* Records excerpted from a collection

------

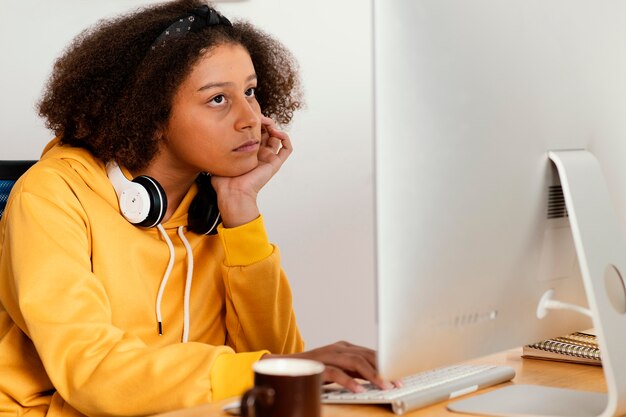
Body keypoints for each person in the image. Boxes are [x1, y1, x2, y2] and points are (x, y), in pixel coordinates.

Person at [0, 1, 392, 416]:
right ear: (148, 113)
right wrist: (268, 369)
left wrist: (241, 211)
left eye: (250, 92)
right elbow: (92, 372)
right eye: (218, 99)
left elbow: (276, 360)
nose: (251, 119)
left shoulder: (211, 205)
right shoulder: (50, 197)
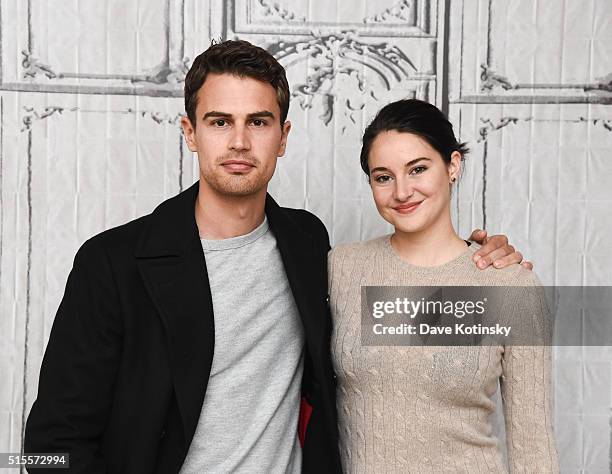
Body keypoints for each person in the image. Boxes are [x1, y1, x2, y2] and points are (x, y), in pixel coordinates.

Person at [24, 40, 526, 473]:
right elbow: (50, 447)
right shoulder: (114, 263)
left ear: (283, 137)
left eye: (258, 122)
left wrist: (484, 272)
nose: (239, 142)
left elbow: (400, 323)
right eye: (219, 121)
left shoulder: (309, 245)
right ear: (189, 132)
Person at [329, 99, 559, 472]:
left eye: (417, 169)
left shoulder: (511, 285)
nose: (402, 192)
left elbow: (534, 448)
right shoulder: (341, 268)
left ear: (453, 165)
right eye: (383, 177)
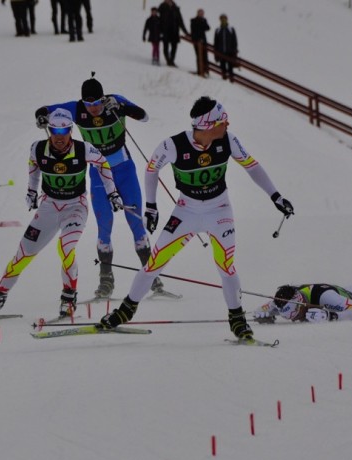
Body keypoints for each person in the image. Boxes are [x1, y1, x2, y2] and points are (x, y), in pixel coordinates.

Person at [95, 97, 295, 342]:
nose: (228, 124)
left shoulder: (228, 141)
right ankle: (124, 312)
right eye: (223, 121)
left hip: (219, 211)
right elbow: (151, 169)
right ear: (209, 125)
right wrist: (151, 207)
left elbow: (252, 166)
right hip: (185, 212)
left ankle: (237, 320)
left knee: (226, 266)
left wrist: (276, 196)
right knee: (154, 264)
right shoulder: (173, 145)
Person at [0, 108, 124, 320]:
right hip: (49, 207)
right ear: (49, 130)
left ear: (71, 130)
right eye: (54, 131)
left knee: (65, 247)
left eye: (64, 132)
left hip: (75, 208)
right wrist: (31, 192)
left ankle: (68, 298)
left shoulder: (84, 149)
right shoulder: (37, 148)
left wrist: (112, 193)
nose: (59, 137)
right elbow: (33, 167)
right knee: (22, 254)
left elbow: (104, 165)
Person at [34, 76, 162, 298]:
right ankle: (106, 282)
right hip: (98, 174)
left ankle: (152, 279)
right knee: (104, 227)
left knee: (136, 223)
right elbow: (44, 109)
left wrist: (123, 107)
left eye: (97, 104)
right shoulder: (76, 108)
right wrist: (41, 116)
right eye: (88, 104)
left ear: (103, 99)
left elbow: (144, 116)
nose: (93, 109)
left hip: (124, 170)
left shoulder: (114, 102)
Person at [158, 0, 189, 67]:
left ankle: (171, 60)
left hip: (174, 31)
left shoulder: (176, 9)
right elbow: (158, 20)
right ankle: (168, 60)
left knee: (174, 47)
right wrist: (159, 31)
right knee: (165, 47)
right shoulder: (161, 7)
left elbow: (180, 21)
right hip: (165, 31)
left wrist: (186, 32)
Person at [213, 13, 238, 80]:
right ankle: (224, 79)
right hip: (221, 52)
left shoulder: (231, 29)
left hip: (230, 52)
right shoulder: (218, 30)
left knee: (230, 67)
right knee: (222, 67)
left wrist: (234, 51)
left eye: (224, 19)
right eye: (222, 19)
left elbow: (234, 41)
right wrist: (216, 54)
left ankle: (231, 79)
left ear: (227, 19)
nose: (223, 20)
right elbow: (215, 42)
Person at [190, 9, 210, 77]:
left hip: (203, 41)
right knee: (199, 56)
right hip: (196, 41)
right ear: (197, 13)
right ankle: (200, 70)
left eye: (202, 13)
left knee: (205, 56)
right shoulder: (193, 20)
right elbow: (193, 31)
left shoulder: (204, 20)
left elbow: (208, 28)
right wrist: (195, 40)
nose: (201, 14)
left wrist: (203, 23)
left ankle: (205, 70)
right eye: (200, 13)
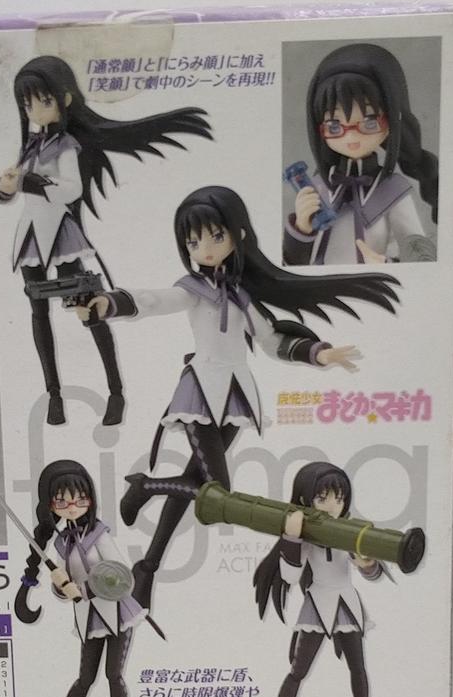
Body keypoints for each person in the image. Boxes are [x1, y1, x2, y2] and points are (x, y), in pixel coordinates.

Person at [77, 185, 400, 606]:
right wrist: (109, 303)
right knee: (219, 492)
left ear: (237, 234)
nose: (205, 249)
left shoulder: (243, 296)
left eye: (216, 236)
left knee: (197, 480)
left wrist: (318, 353)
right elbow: (155, 300)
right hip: (200, 393)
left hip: (235, 397)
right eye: (194, 242)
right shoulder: (193, 289)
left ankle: (148, 565)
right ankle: (147, 487)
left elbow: (271, 341)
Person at [0, 55, 211, 426]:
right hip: (29, 236)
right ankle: (54, 394)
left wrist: (30, 182)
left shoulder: (66, 146)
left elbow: (71, 189)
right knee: (38, 312)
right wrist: (5, 187)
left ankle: (115, 391)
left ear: (64, 99)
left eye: (42, 101)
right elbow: (10, 193)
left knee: (90, 309)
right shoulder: (31, 145)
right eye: (27, 104)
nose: (34, 110)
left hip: (59, 236)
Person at [253, 462, 388, 697]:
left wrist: (366, 563)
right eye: (322, 498)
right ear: (306, 498)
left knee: (358, 670)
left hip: (347, 603)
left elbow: (372, 572)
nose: (332, 506)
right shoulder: (308, 534)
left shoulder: (351, 529)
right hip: (318, 604)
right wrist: (292, 538)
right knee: (297, 673)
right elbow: (290, 575)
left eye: (338, 498)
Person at [14, 460, 146, 697]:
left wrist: (84, 588)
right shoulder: (63, 543)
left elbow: (121, 575)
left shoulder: (99, 534)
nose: (72, 506)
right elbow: (66, 586)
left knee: (113, 676)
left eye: (79, 499)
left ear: (89, 498)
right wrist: (61, 587)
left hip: (117, 614)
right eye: (62, 501)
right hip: (89, 619)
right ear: (51, 506)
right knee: (84, 679)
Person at [283, 43, 438, 266]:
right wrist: (301, 229)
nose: (351, 136)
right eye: (335, 126)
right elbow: (293, 264)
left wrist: (387, 265)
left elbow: (418, 253)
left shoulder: (393, 190)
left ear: (392, 121)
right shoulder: (317, 187)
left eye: (369, 122)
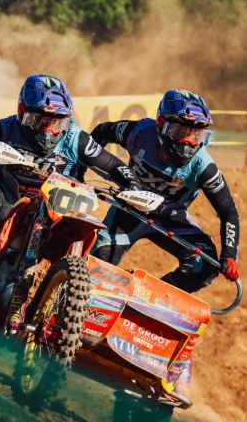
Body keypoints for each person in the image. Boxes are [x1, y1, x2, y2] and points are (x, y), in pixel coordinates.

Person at [0, 73, 142, 297]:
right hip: (9, 201)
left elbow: (113, 165)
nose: (49, 131)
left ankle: (75, 300)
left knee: (86, 235)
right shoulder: (5, 128)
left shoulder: (76, 138)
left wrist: (132, 185)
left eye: (58, 123)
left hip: (58, 212)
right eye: (40, 122)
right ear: (22, 113)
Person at [90, 89, 240, 292]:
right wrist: (78, 171)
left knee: (206, 265)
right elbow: (101, 132)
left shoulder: (204, 165)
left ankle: (153, 297)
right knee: (96, 268)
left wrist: (229, 255)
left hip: (170, 217)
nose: (188, 144)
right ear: (161, 124)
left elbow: (228, 211)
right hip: (128, 212)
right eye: (180, 133)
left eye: (196, 135)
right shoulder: (140, 132)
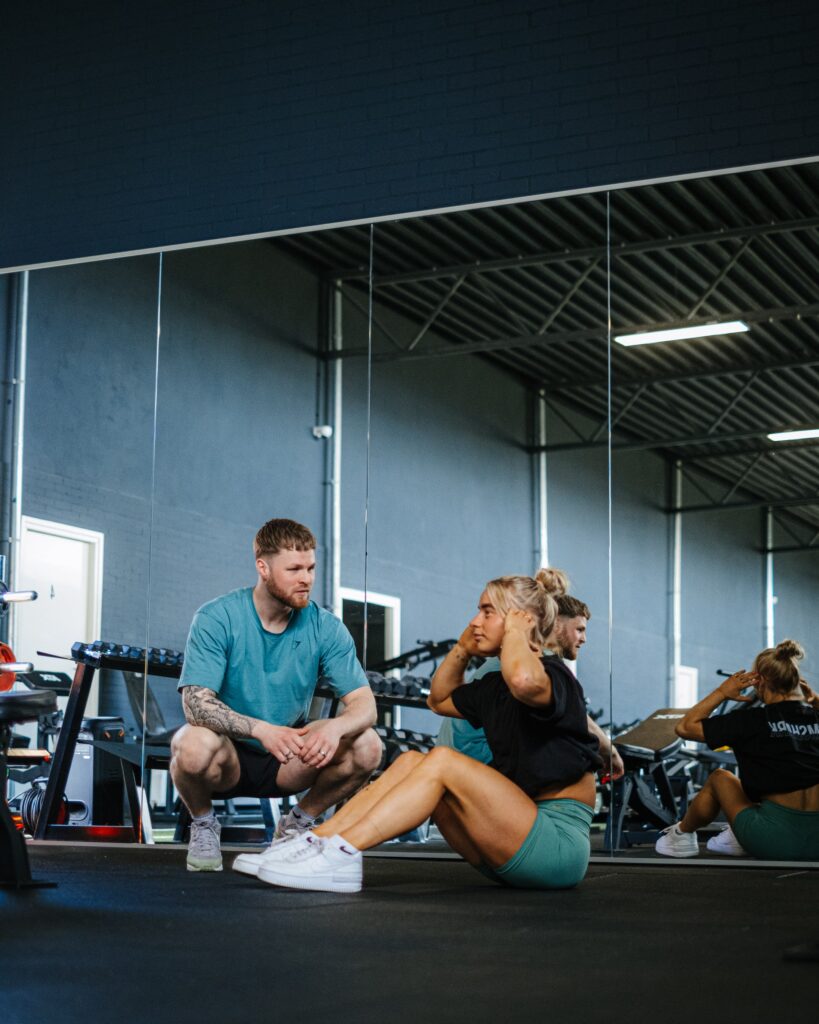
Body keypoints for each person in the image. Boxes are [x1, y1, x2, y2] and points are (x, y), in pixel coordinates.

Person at [243, 570, 602, 893]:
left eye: (488, 612)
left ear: (519, 621)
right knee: (415, 760)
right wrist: (463, 648)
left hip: (556, 846)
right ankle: (314, 842)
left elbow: (524, 680)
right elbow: (440, 699)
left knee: (444, 760)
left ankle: (342, 854)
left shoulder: (555, 677)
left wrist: (516, 634)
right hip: (507, 838)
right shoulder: (493, 687)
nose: (476, 621)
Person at [172, 517, 381, 872]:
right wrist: (261, 730)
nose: (307, 579)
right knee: (191, 743)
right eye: (295, 569)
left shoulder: (326, 627)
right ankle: (204, 824)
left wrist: (333, 728)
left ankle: (297, 825)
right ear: (263, 567)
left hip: (289, 756)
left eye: (311, 568)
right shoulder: (217, 617)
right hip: (228, 755)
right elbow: (196, 704)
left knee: (367, 745)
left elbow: (365, 704)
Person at [655, 639, 819, 861]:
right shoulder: (815, 716)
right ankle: (735, 834)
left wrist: (722, 692)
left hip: (773, 841)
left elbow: (684, 727)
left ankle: (681, 836)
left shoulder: (751, 720)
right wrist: (816, 701)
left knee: (720, 777)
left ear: (759, 681)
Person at [441, 584, 624, 780]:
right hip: (477, 759)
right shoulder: (532, 662)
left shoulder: (512, 656)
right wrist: (610, 753)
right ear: (554, 624)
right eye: (579, 629)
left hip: (461, 755)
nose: (584, 639)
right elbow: (577, 719)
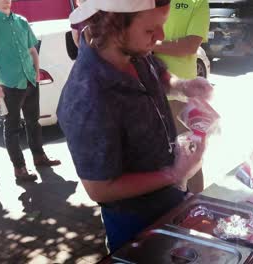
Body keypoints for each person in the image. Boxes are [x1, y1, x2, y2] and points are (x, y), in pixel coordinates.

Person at [57, 0, 213, 252]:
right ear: (114, 26)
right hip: (133, 221)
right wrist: (173, 173)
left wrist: (181, 86)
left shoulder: (131, 49)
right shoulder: (86, 96)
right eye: (151, 30)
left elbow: (157, 71)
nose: (160, 37)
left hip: (170, 201)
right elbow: (99, 188)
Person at [0, 0, 60, 182]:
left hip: (30, 80)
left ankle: (39, 157)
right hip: (9, 84)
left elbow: (32, 50)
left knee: (33, 122)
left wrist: (37, 73)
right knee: (12, 128)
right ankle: (19, 169)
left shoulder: (21, 21)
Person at [153, 0, 209, 193]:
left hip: (180, 96)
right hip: (147, 90)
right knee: (155, 156)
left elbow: (189, 46)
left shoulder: (198, 2)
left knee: (190, 156)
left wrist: (150, 44)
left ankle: (196, 208)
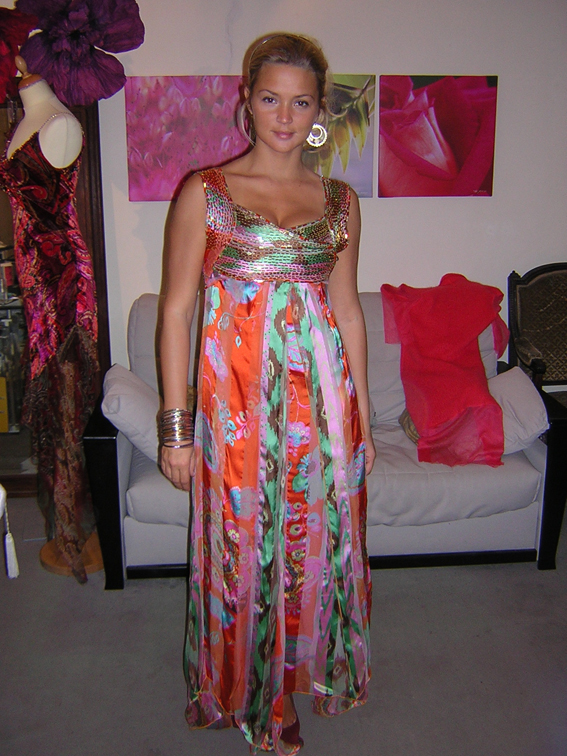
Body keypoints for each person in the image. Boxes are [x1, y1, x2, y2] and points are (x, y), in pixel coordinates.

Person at [160, 33, 375, 755]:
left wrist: (364, 420)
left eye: (301, 102)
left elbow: (347, 313)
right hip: (236, 413)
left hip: (324, 410)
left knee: (313, 546)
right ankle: (250, 690)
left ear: (318, 110)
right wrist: (176, 429)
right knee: (242, 549)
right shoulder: (206, 192)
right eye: (270, 98)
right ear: (247, 102)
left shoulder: (339, 201)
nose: (285, 116)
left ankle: (287, 681)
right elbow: (176, 311)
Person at [0, 56, 100, 583]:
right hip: (38, 283)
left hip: (61, 283)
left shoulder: (60, 123)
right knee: (54, 398)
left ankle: (73, 529)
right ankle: (68, 524)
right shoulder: (27, 120)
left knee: (65, 398)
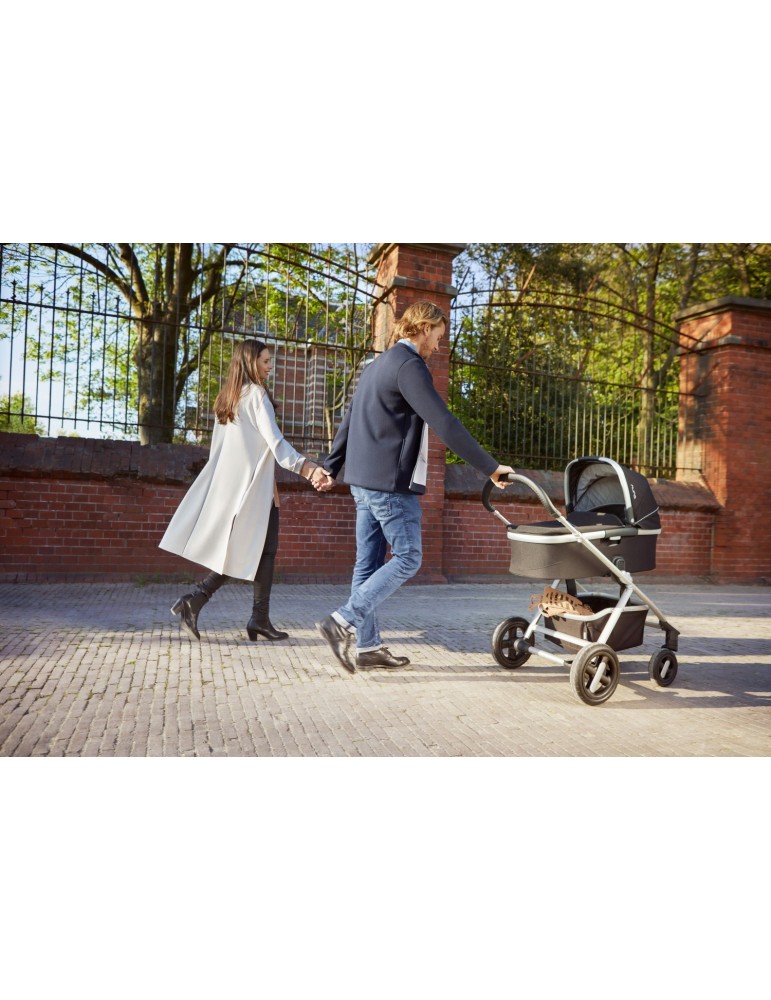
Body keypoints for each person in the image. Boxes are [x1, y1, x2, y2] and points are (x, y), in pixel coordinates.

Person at [315, 300, 515, 673]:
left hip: (362, 483)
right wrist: (489, 467)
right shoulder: (409, 365)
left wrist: (331, 466)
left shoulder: (377, 365)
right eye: (438, 336)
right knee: (408, 558)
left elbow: (349, 418)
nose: (439, 345)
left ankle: (368, 648)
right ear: (424, 328)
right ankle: (342, 620)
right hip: (390, 486)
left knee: (368, 564)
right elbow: (443, 421)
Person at [159, 339, 332, 642]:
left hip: (240, 487)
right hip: (252, 490)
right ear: (251, 363)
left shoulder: (228, 398)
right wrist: (309, 468)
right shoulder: (256, 395)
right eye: (265, 361)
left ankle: (255, 618)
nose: (270, 367)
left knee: (262, 550)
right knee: (252, 549)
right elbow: (276, 444)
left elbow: (224, 450)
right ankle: (200, 600)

------

* What to work on
Each line from the first line of the entries through the line containing "right eye: (383, 177)" should be duplicated word for word, and nothing more; the pictures stay out.

* Solution below
Body keypoints for each person in the image. Boxes are [x1, y1, x2, y2] and points are (x, y), in pixel coordinates.

Person at [0, 1, 392, 416]:
right ear: (148, 113)
right wrist: (268, 369)
left wrist: (241, 211)
left eye: (250, 92)
right elbow: (92, 372)
right eye: (218, 99)
left elbow: (276, 360)
nose: (251, 119)
left shoulder: (211, 205)
right shoulder: (50, 197)
Body keypoints for each person in the image. Boxes are [x1, y1, x2, y2] and points are (x, y), in pixel coordinates.

Person at [24, 40, 526, 473]:
right elbow: (50, 447)
right shoulder: (114, 263)
left ear: (283, 137)
left eye: (258, 122)
left wrist: (484, 272)
nose: (239, 142)
left elbow: (400, 323)
right eye: (219, 121)
left shoulder: (309, 245)
right ear: (189, 132)
Person at [329, 99, 559, 472]:
left eye: (417, 169)
left shoulder: (511, 285)
nose: (402, 192)
left elbow: (534, 448)
right shoulder: (341, 268)
left ear: (453, 165)
right eye: (383, 177)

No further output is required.